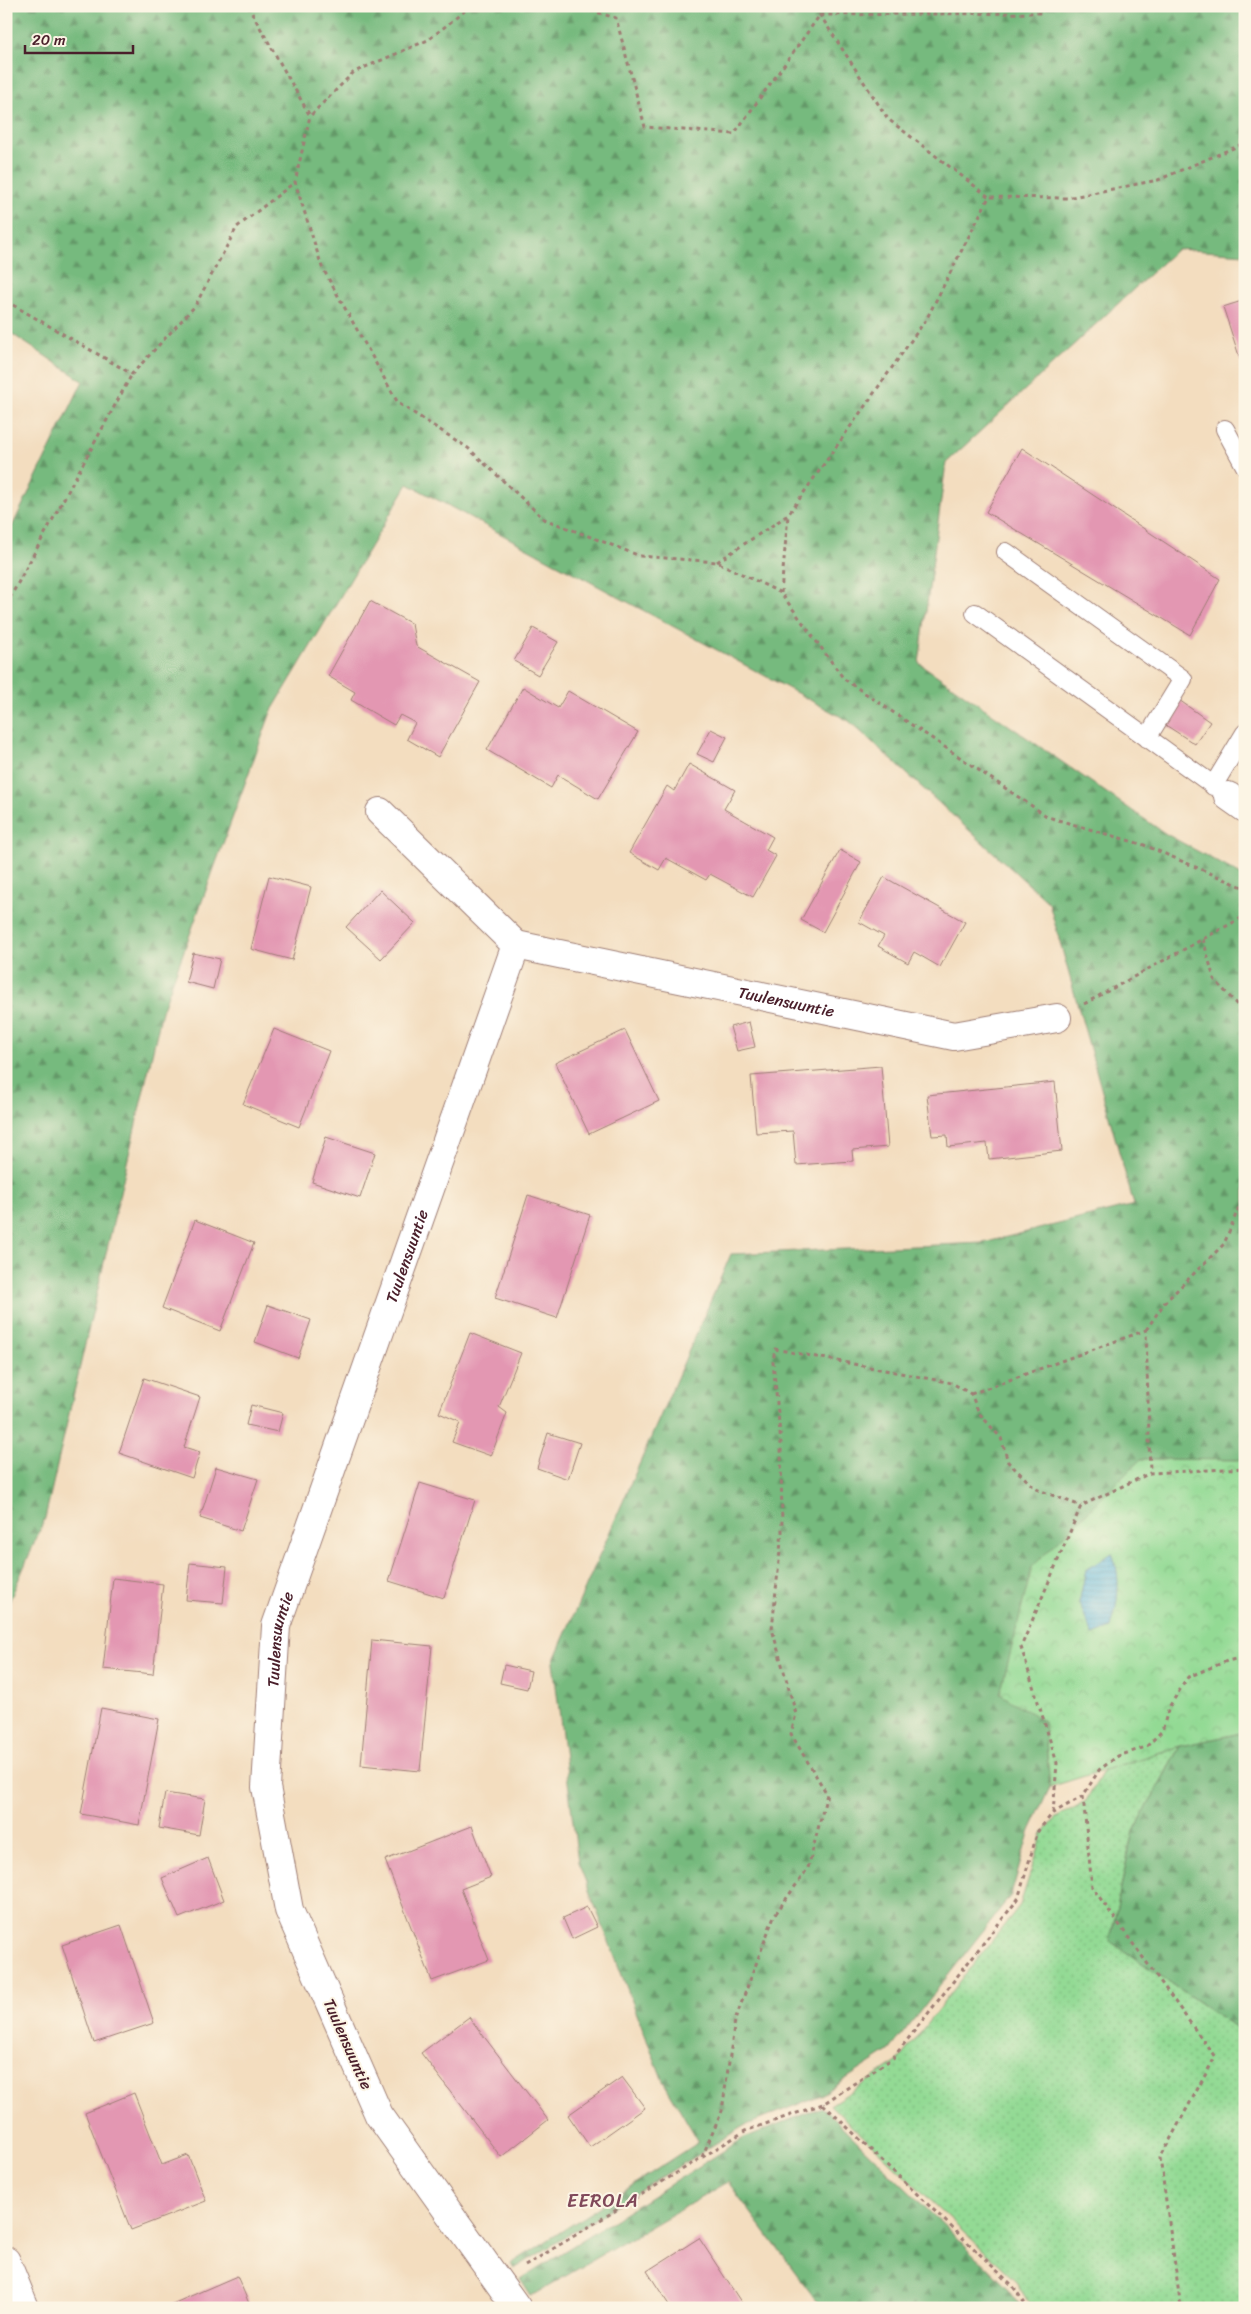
<svg xmlns="http://www.w3.org/2000/svg" width="1251" height="2314" font-family="Sriracha,sans-serif">
  <style>
    .grass { fill: url(#grass-dots); stroke: #6e7c60 }
    .forest { fill: url(#forest-firs); stroke: #606c54 }
    .park { fill: url(#park-crowns); stroke: #6e7c60 }
    .water { fill: url(#water-rules); stroke: #546c84 }
    .building { fill: #e397b2 }
    .lines { fill: none; stroke-linecap: round; stroke-linejoin: round }
    .service-casing { stroke: #9e7e75; stroke-width: 20 }
    .minor-casing { stroke: #9e7e75; stroke-width: 30 }
    .path { stroke: #9e7e75; stroke-width: 3; stroke-dasharray: 4 4; stroke-linecap: butt }
    .service { stroke: #fff; stroke-width: 18 }
    .minor { stroke: #fff; stroke-width: 28 }
    .labels { text-anchor: middle; dominant-baseline: central; stroke-width: 4; stroke-linejoin: round; paint-order: stroke }
    .street-label { font-size: 16px; fill: #4a1f2b; stroke: #fcf5e5 }
    .quarter-label { font-size: 19px; letter-spacing: 1px; fill: #80495a; stroke: #fcf5e5 }
  </style>
  <defs>
    <pattern id="grass-dots" width="8" height="8" patternUnits="userSpaceOnUse" patternTransform="scale(1.25)"><rect width="8" height="8" fill="#93da94"/><path d="M2 2h.1M6 6h.1" fill="none" stroke="#80bb80" stroke-width="1.8" stroke-linecap="round"/></pattern>
    <pattern id="forest-firs" width="22" height="20" patternUnits="userSpaceOnUse" patternTransform="scale(1.25)"><rect width="22" height="20" fill="#76ba7e"/><path d="M5 1l3.5 6h-7zM16 11l3.5 6h-7z" fill="#639767"/></pattern>
    <pattern id="park-crowns" width="20" height="18" patternUnits="userSpaceOnUse" patternTransform="scale(1.25)"><rect width="20" height="18" fill="#93da94"/><path d="M2 6a3 3 0 1 1 6 0M12 15a3 3 0 1 1 6 0" fill="none" stroke="#80bb80"/></pattern>
    <pattern id="water-rules" width="6" height="5" patternUnits="userSpaceOnUse" patternTransform="scale(1.25)"><rect width="6" height="5" fill="#5eb8dc"/><path d="M0 2.5h6" fill="none" stroke="#5095b3"/></pattern>
  </defs>
  <rect width="100%" height="100%" fill="#fcf5e5"/>
  <filter id="ink" filterUnits="userSpaceOnUse"><feTurbulence type="fractalNoise" baseFrequency=".02" numOctaves="2"/><feDisplacementMap in="SourceGraphic" scale="10" xChannelSelector="R" yChannelSelector="G"/><feConvolveMatrix kernelMatrix="1 2 1 2 8 2 1 2 1" color-interpolation-filters="sRGB"/></filter>
  <filter id="wash" filterUnits="userSpaceOnUse"><feTurbulence type="fractalNoise" baseFrequency=".0096" numOctaves="4" result="noise"/><feDisplacementMap in="SourceGraphic" scale="20" xChannelSelector="R" yChannelSelector="G"/><feGaussianBlur stdDeviation="1.12" result="paint"/><feColorMatrix in="noise" values="0 0 0 0 0 0 0 0 0 0 0 0 0 0 0 0 0 1.4 0 .05"/><feComposite in="paint" operator="in"/></filter>
  <g filter="url(#wash)">
    <rect width="100%" height="100%" fill="#f3ddbf"/>
    <!-- grass -->
    <path class="grass" d="M1180,1746L1132,1835L1110,1941L1245,2034V2308H1032L1015,2280L830,2105L897,2062L1020,1905L1043,1834L1056,1818L1086,1801L1104,1770Z"/>
    <!-- forest -->
    <path class="forest" d="M6,6H1245V254L1177,249L946,463L919,663L1166,834L1245,877V1460L1141,1459L1044,1721L1050,1787L1029,1833L1011,1895L889,2051L821,2095L742,2127L514,2269L511,2264L699,2142L663,2081L578,1862L553,1662L731,1254L983,1243L1134,1205L1049,903L849,721L408,484L271,712L162,1011L45,1518L6,1609V539L83,381L6,330Z
      M1245,1732V2034L1110,1941L1132,1835L1180,1746Z
      M822,2107L1006,2286L1022,2308H822L728,2182L531,2296L520,2279L744,2138Z"/>
    <!-- park -->
    <path class="park" d="M1141,1459L1245,1460V1732L1180,1746L1050,1787L1044,1721L1000,1694L1032,1567Z"/>
    <!-- water -->
    <path class="water" d="M1112,1553C1122,1579 1118,1601 1111,1628L1093,1635L1079,1603L1086,1570Z"/>
    <g id="blocks">
      <!-- building -->
      <path class="building" d="M1245,300V371H1244L1223,307Z
        M1022,448L1220,579L1190,635L986,512Z
        M370,601L412,624L416,646L480,682L438,757L407,739L415,723L400,715L394,725L351,700L355,692L328,676Z
        M533,628L558,642L538,675L514,661Z
        M523,687L558,708L568,691L638,732L598,799L558,775L551,788L487,750Z
        M1179,700L1210,722L1195,744L1164,724Z
        M711,729L727,737L714,762L697,754Z
        M689,764L735,790L724,809L773,837L766,850L776,856L753,897L710,874L706,880L666,858L659,870L629,853L667,786L674,791Z
        M840,850L861,862L823,932L801,920Z
        M269,876L311,887L292,960L251,949Z
        M884,877L965,922L940,967L914,952L908,963L878,946L884,936L859,922Z
        M380,890L415,923L381,959L346,927Z
        M193,953L220,959L213,989L186,982Z
        M749,1022L755,1047L737,1051L730,1027Z
        M274,1029L329,1051L299,1127L243,1104Z
        M625,1030L659,1101L589,1134L555,1063Z
        M881,1066L888,1147L852,1150L853,1161L796,1165L793,1131L756,1133L751,1076Z
        M1055,1082L1062,1151L989,1159L987,1143L948,1147L947,1135L932,1136L927,1095Z
        M326,1137L375,1153L360,1198L312,1182Z
        M528,1195L590,1215L557,1318L495,1298Z
        M195,1220L254,1243L220,1331L162,1308Z
        M268,1305L311,1320L298,1358L255,1342Z
        M470,1333L521,1353L499,1407L507,1413L491,1456L452,1442L460,1422L439,1413Z
        M144,1378L200,1397L184,1447L200,1452L192,1478L119,1453Z
        M251,1405L283,1413L278,1432L246,1425Z
        M548,1433L580,1443L568,1479L537,1468Z
        M216,1467L258,1479L241,1531L200,1518Z
        M420,1483L475,1500L444,1598L389,1581Z
        M190,1563L227,1567L223,1603L186,1600Z
        M113,1578L163,1584L153,1674L103,1669Z
        M372,1640L432,1646L420,1771L361,1765Z
        M504,1665L531,1671L527,1689L500,1683Z
        M101,1708L159,1719L139,1825L81,1814Z
        M165,1793L205,1799L199,1835L159,1828Z
        M472,1826L491,1877L461,1889L489,1960L432,1981L385,1860Z
        M208,1858L224,1900L179,1918L162,1878Z
        M587,1907L597,1927L572,1939L563,1918Z
        M121,1925L154,2023L94,2043L62,1945Z
        M469,2017L548,2120L501,2157L421,2053Z
        M622,2077L645,2108L590,2147L568,2115Z
        M134,2093L162,2165L188,2155L206,2201L131,2230L85,2113Z
        M699,2238L745,2308H671L647,2271Z
        M237,2276L251,2308H163Z"/>
    </g>
  </g>
  <g filter="url(#ink)">
    <use href="#blocks" fill-opacity="0" stroke="#9e7e75" stroke-width="1"/>
    <g class="lines">
      <defs>
        <path id="service" d="M1225,429L1245,466
          M1006,552L1183,679L1147,738
          M975,613L1228,796
          M1213,786L1245,733"/>
        <g id="minor">
          <path d="M1228,796L1245,808"/>
          <path d="M380,812L516,945"/>
          <path d="M6,2261L25,2308"/>
          <path id="s1" d="M517,2308L379,2115L289,1910L266,1787L276,1626L516,945L954,1036L1057,1018"/>
        </g>
      </defs>
      <!-- service casing -->
      <use href="#service" class="service-casing"/>
      <!-- minor casing -->
      <use href="#minor" class="minor-casing"/>
      <!-- path -->
      <path class="path" d="M248,6L310,116
        M471,6L428,40L354,72L310,116L295,182L322,267L398,403L468,448L544,519L640,556L717,562L781,593L844,679L1048,817L1144,845L1245,888
        M575,6L616,18L645,127L734,134L820,15L1041,13L1049,6
        M819,6L820,15L888,119L989,197
        M6,301L132,374L195,306L237,227L295,182
        M717,562L788,515L927,318L989,197L1067,198L1158,180L1245,143
        M781,593L788,515
        M6,605L132,374
        M1203,939L1214,979L1245,1014
        M1084,1004L1245,916
        M1146,1330L1165,1302L1224,1244L1245,1192
        M971,1394L1146,1330L1150,1473
        M1083,1796L1092,1887L1215,2057L1160,2158L1181,2308
        M1053,1813L1057,1763L1021,1647L1081,1506L1150,1473L1245,1468
        M823,2104L1012,2285L1028,2308
        M702,2157L722,2111L735,2020L774,1916L808,1868L827,1794L791,1734L796,1714L772,1629L782,1532L781,1444L773,1362L775,1349L952,1383L971,1394L979,1413L1001,1438L1008,1462L1036,1489L1081,1506
        M525,2266L745,2131L823,2104L893,2058L1018,1899L1038,1831L1053,1813L1083,1796L1099,1770L1118,1756L1146,1747L1162,1731L1169,1707L1188,1677L1227,1661L1245,1657"/>
      <!-- service -->
      <use href="#service" class="service"/>
      <!-- minor -->
      <use href="#minor" class="minor"/>
    </g>
  </g>
  <g class="labels">
    <!-- street labels -->
    <g class="street-label">
      <text stroke="none"><textPath href="#s1" startOffset="1746">Tuulensuuntie</textPath></text>
      <text stroke="none"><textPath href="#s1" startOffset="1140">Tuulensuuntie</textPath></text>
      <text stroke="none"><textPath href="#s1" startOffset="735">Tuulensuuntie</textPath></text>
      <text transform="translate(348 2044) rotate(66)">Tuulensuuntie</text>
    </g>
    <!-- quarter labels -->
    <g class="quarter-label">
      <text x="603" y="2200">EEROLA</text>
    </g>
  </g>
  <!-- margin -->
  <rect width="1251" height="2314" fill="none" stroke="#fcf5e5" stroke-width="25"/>
  <!-- scale -->
  <path d="M25 45v8h108v-8" fill="none" stroke="#4a1f2b" stroke-width="2.5"/>
  <text x="32" y="45" font-size="15" fill="#4a1f2b" stroke="#fcf5e5" stroke-width="4" paint-order="stroke">20 m</text>
</svg>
********************
◆ What to produce:
Return exactly, and only, the lines above starting at the line that contains "M193,953L220,959L213,989L186,982Z" and ending at the line that contains "M144,1378L200,1397L184,1447L200,1452L192,1478L119,1453Z".

◆ Expected output:
        M193,953L220,959L213,989L186,982Z
        M749,1022L755,1047L737,1051L730,1027Z
        M274,1029L329,1051L299,1127L243,1104Z
        M625,1030L659,1101L589,1134L555,1063Z
        M881,1066L888,1147L852,1150L853,1161L796,1165L793,1131L756,1133L751,1076Z
        M1055,1082L1062,1151L989,1159L987,1143L948,1147L947,1135L932,1136L927,1095Z
        M326,1137L375,1153L360,1198L312,1182Z
        M528,1195L590,1215L557,1318L495,1298Z
        M195,1220L254,1243L220,1331L162,1308Z
        M268,1305L311,1320L298,1358L255,1342Z
        M470,1333L521,1353L499,1407L507,1413L491,1456L452,1442L460,1422L439,1413Z
        M144,1378L200,1397L184,1447L200,1452L192,1478L119,1453Z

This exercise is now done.